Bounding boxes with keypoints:

# # # # # # #

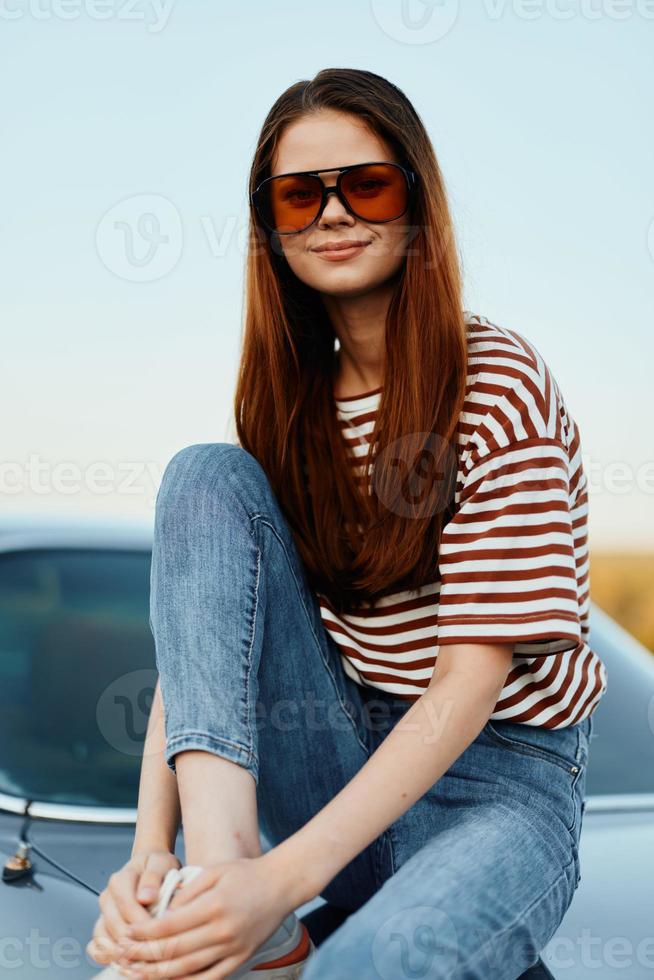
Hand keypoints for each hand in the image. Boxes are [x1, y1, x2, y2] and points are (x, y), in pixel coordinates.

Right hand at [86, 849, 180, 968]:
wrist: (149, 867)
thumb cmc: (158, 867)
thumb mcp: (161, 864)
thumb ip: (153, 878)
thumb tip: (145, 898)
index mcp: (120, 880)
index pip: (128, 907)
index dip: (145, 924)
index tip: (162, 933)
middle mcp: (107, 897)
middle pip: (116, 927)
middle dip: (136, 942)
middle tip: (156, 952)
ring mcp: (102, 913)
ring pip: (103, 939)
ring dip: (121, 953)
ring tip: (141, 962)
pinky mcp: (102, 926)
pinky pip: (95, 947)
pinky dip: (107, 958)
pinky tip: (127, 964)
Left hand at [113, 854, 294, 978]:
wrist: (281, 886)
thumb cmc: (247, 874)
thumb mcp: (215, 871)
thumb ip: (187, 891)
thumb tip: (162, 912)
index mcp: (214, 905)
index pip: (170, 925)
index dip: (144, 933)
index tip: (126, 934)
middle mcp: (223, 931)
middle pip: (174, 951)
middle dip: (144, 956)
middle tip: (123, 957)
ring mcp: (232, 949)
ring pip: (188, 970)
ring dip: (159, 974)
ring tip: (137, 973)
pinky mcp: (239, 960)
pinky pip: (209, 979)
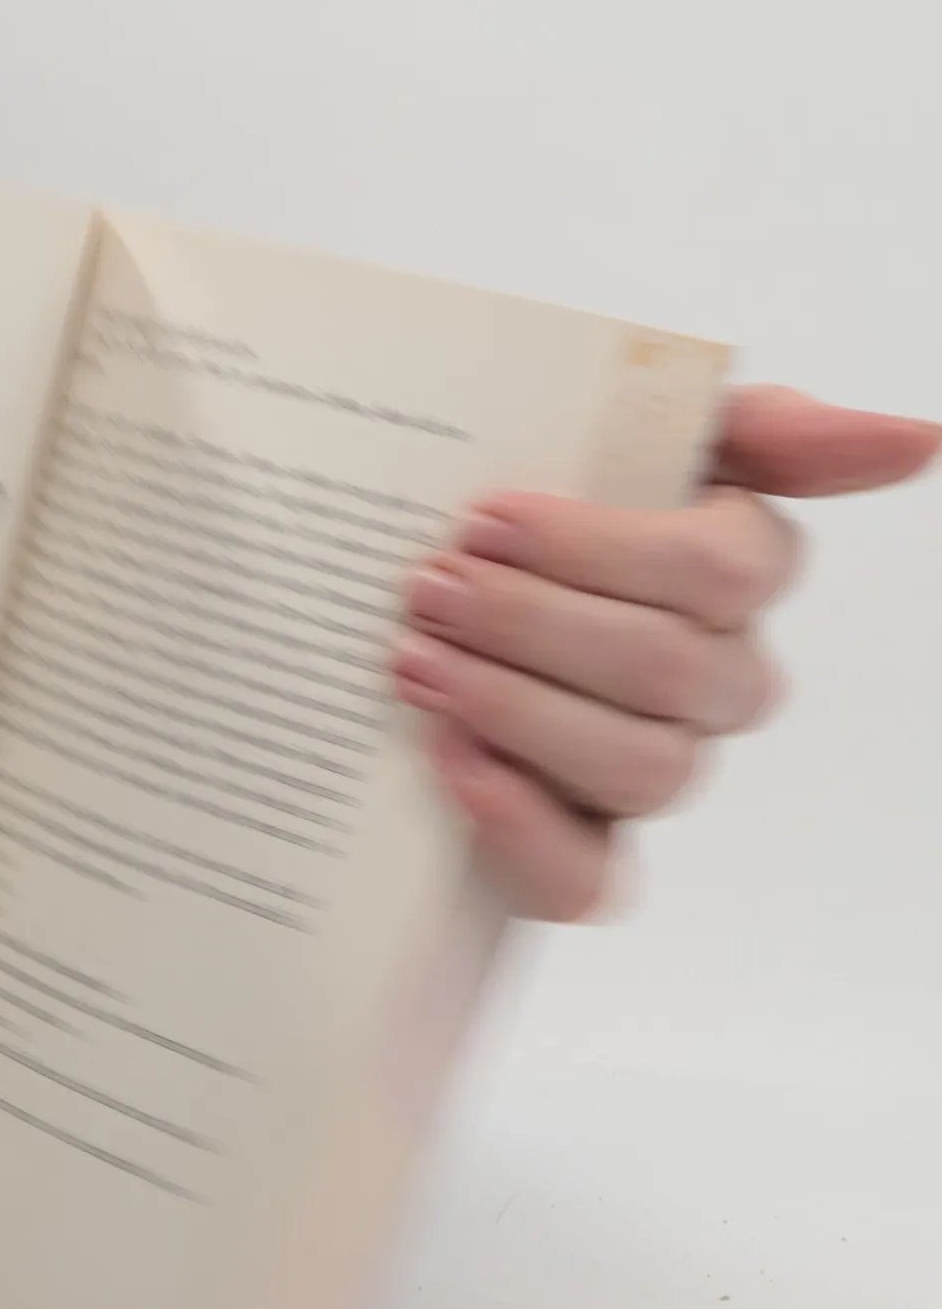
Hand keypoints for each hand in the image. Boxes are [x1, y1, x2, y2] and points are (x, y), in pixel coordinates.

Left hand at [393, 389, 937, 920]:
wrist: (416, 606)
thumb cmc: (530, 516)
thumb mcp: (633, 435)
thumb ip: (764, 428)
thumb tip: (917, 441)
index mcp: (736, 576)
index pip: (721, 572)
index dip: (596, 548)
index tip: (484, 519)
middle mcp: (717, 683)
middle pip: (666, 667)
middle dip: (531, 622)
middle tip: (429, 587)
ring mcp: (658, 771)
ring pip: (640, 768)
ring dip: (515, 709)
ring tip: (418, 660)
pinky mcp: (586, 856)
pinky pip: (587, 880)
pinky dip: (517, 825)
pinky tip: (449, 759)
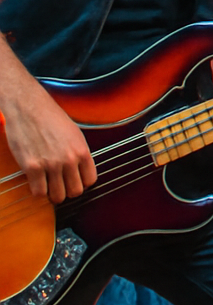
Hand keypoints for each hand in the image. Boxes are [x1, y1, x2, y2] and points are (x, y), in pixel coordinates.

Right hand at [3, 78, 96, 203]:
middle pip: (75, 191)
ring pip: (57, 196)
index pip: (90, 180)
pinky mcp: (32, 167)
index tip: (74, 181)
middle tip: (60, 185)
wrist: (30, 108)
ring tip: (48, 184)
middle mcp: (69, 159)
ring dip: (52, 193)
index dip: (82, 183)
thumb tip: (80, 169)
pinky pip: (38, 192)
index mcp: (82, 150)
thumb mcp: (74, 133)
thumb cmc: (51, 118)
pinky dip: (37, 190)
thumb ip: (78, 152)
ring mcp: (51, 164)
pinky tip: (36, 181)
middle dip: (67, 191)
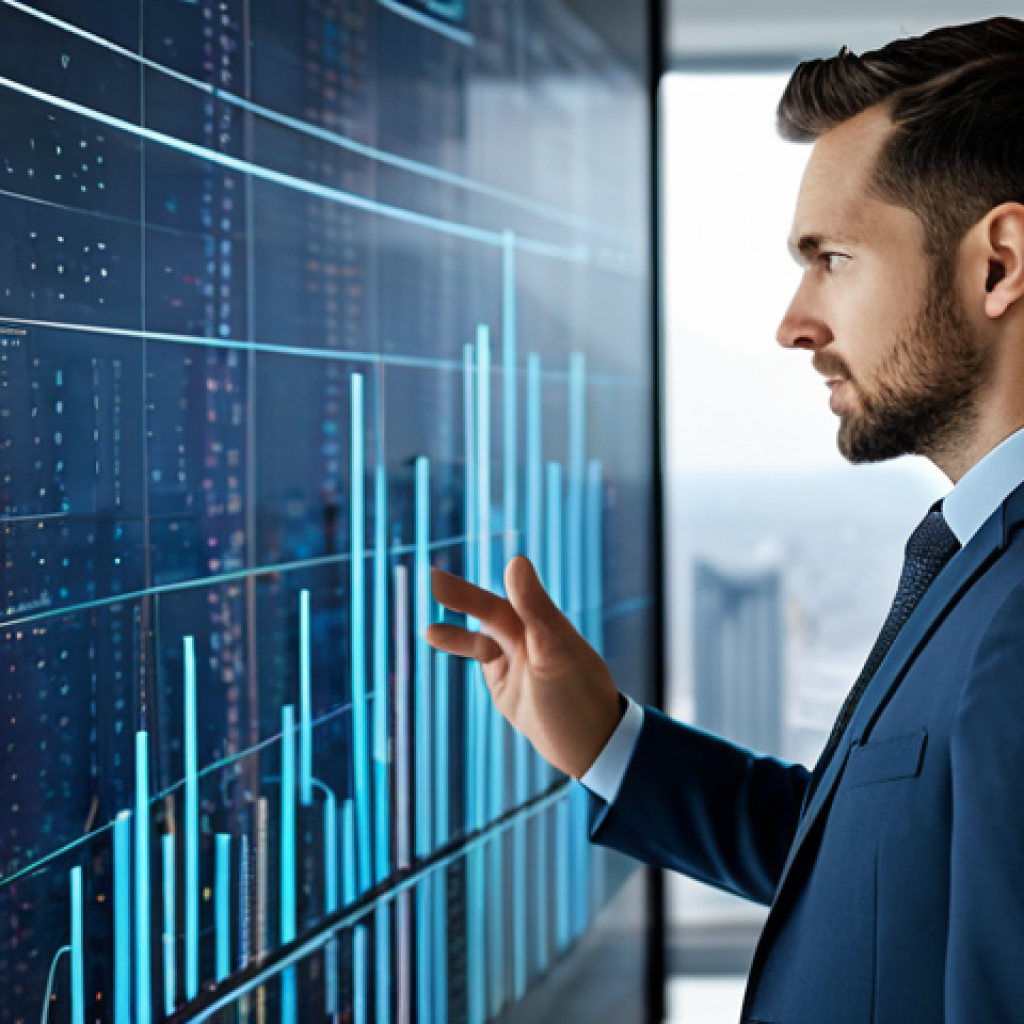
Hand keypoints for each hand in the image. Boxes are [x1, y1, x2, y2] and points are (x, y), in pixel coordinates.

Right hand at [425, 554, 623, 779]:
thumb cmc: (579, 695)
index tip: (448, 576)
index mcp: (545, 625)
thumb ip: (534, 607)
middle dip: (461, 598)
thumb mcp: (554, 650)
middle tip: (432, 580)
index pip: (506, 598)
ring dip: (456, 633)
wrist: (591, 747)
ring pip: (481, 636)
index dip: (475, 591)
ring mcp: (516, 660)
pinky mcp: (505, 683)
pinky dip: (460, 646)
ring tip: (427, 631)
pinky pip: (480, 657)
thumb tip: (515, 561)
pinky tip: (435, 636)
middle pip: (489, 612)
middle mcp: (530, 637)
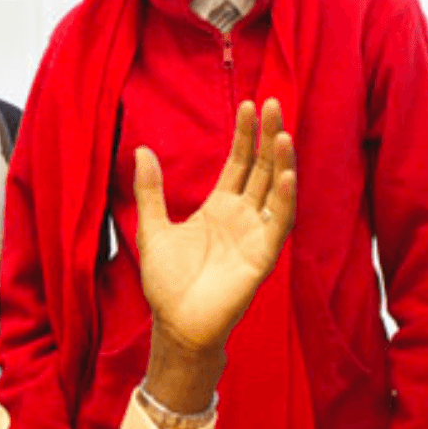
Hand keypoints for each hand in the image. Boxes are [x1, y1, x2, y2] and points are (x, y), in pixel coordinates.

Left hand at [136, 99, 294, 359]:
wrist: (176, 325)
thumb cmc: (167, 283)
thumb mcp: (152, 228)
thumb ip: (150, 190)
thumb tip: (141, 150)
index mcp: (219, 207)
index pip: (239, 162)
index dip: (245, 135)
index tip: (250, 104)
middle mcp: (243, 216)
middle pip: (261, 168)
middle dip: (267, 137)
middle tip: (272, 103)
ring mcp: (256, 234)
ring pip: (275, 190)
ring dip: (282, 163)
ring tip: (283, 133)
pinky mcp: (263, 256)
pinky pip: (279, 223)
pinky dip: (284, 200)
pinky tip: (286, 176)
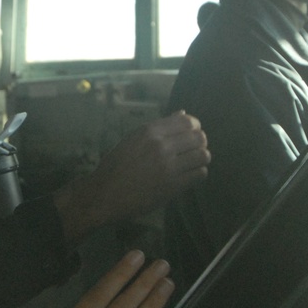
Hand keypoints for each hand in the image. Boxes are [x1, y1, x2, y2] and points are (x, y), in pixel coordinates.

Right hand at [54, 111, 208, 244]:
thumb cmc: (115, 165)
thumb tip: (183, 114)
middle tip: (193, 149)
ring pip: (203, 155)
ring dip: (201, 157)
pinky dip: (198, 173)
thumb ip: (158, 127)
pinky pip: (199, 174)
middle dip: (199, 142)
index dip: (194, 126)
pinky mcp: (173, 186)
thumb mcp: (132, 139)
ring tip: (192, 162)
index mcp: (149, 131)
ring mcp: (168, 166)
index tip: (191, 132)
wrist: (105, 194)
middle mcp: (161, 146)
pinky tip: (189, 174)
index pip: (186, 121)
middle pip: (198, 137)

# # # # # # #

__About this task__.
Print the records verbatim, without pictures.

__Solution below__.
Hand keypoints for each hand in the image. Boxes are [x1, y1, x2, y2] and points are (x, y), in pixel coordinates.

Right hand at [86, 849, 180, 968]:
wrist: (149, 867)
thumb cmc: (158, 867)
thumb mcp: (161, 864)
thumb ip: (153, 878)
thumb tip: (145, 898)
index mcp: (120, 880)
index pip: (128, 907)
index dip: (145, 924)
index tip: (162, 933)
middle mcp: (107, 897)
middle pip: (116, 927)
middle dip: (136, 942)
middle tip: (156, 952)
ring mcp: (102, 913)
ring pip: (103, 939)
ring dip: (121, 953)
ring tip: (141, 962)
pinky mcp: (102, 926)
pinky pip: (95, 947)
pinky dip: (107, 958)
pinky tip: (127, 964)
Left hand at [113, 854, 294, 978]:
wrist: (281, 886)
thumb cmc: (247, 874)
thumb mcp: (215, 871)
thumb ip: (187, 891)
thumb tip: (162, 912)
index mcp: (214, 905)
index pip: (170, 925)
index dip: (144, 933)
index tip: (126, 934)
middle mcp: (223, 931)
middle pip: (174, 951)
middle dip: (144, 956)
middle tip: (123, 957)
ring mcp: (232, 949)
ring pip: (188, 970)
ring dip: (159, 974)
ring tip: (137, 973)
pinky mcp: (239, 960)
pinky pip: (209, 979)
Hand keypoints for each hand in the image. Boxes are [x1, y1, x2, y2] and points are (x, y), in pixel coordinates.

Left hand at [393, 389, 937, 920]:
wrist: (416, 606)
thumb cmc: (530, 516)
thumb mcp: (633, 435)
thumb ip: (764, 428)
thumb tip: (917, 441)
index mcp: (736, 576)
index pip: (721, 572)
index dip: (596, 548)
index tip: (484, 519)
middle mcp: (717, 683)
middle pip: (666, 667)
middle dip: (531, 622)
middle tip: (429, 587)
ring mcp: (658, 771)
ring pip: (640, 768)
ring dip: (515, 709)
ring tip: (418, 660)
pinky mcp: (586, 856)
pinky pip: (587, 880)
pinky dip: (517, 825)
pinky tip: (449, 759)
Hand keypoints for each hand in the image. Boxes are [x1, y1, x2, y2] and points are (x, y), in pixel coordinates.

Right hand at [3, 78, 96, 203]:
middle pip: (75, 191)
ring pip: (57, 196)
index pip: (90, 180)
pinky mcp: (32, 167)
index tip: (74, 181)
middle tip: (60, 185)
wrist: (30, 108)
ring tip: (48, 184)
middle mcp: (69, 159)
ring dip: (52, 193)
index dip: (82, 183)
thumb tip: (80, 169)
pinky pip: (38, 192)
index mcp: (82, 150)
thumb mcp: (74, 133)
thumb cmc: (51, 118)
pinky dip: (37, 190)
thumb ip: (78, 152)
ring mcp: (51, 164)
pinky tip: (36, 181)
middle dip: (67, 191)
Hand keypoints for each hand in the image. Boxes are [x1, y1, x2, y2] and points are (x, y), in pixel coordinates.

Right hand at [425, 554, 623, 779]:
thumb cmc: (579, 695)
index tip: (448, 576)
index mcp: (545, 625)
thumb ip: (534, 607)
middle dip: (461, 598)
thumb mcp: (554, 650)
middle tip: (432, 580)
index pip: (506, 598)
ring dip: (456, 633)
wrist: (591, 747)
ring pip: (481, 636)
index dip: (475, 591)
ring mcp: (516, 660)
pinky mcp: (505, 683)
pinky dip: (460, 646)
ring tip: (427, 631)
pinky pip: (480, 657)
thumb tip: (515, 561)
pinky tip: (435, 636)
middle pip: (489, 612)
middle mcp: (530, 637)
Hand keypoints for each hand in the image. Boxes are [x1, y1, x2, y2] and points are (x, y), in pixel coordinates.

Left hand at [136, 99, 294, 359]:
wrist: (176, 325)
thumb cmc: (167, 283)
thumb mcp: (152, 228)
thumb ip: (150, 190)
thumb tip: (141, 150)
index mcp: (219, 207)
index pip: (239, 162)
index dip: (245, 135)
index tip: (250, 104)
middle mcp: (243, 216)
middle pip: (261, 168)
middle dip: (267, 137)
middle tip: (272, 103)
ring mcp: (256, 234)
ring pip: (275, 190)
ring dip: (282, 163)
ring tip: (283, 133)
pinky mcp: (263, 256)
pinky pip: (279, 223)
pinky dip: (284, 200)
pinky tip: (286, 176)
Hand keypoints for each hand in the image. Boxes are [x1, y1, x2, y2] and points are (x, y), in pixel coordinates.

Right hand at [54, 111, 208, 244]:
thumb cmc: (115, 165)
thumb tip: (183, 114)
middle tip: (193, 149)
ring pip: (203, 155)
ring dip: (201, 157)
pinky dip: (198, 173)
thumb ip: (158, 127)
pinky pip: (199, 174)
middle dip: (199, 142)
index dip: (194, 126)
pinky mcp: (173, 186)
thumb mcp: (132, 139)
ring tip: (192, 162)
index mcp: (149, 131)
ring mcp: (168, 166)
index tip: (191, 132)
wrist: (105, 194)
middle mcp: (161, 146)
pinky tip: (189, 174)
index pip: (186, 121)
middle pip: (198, 137)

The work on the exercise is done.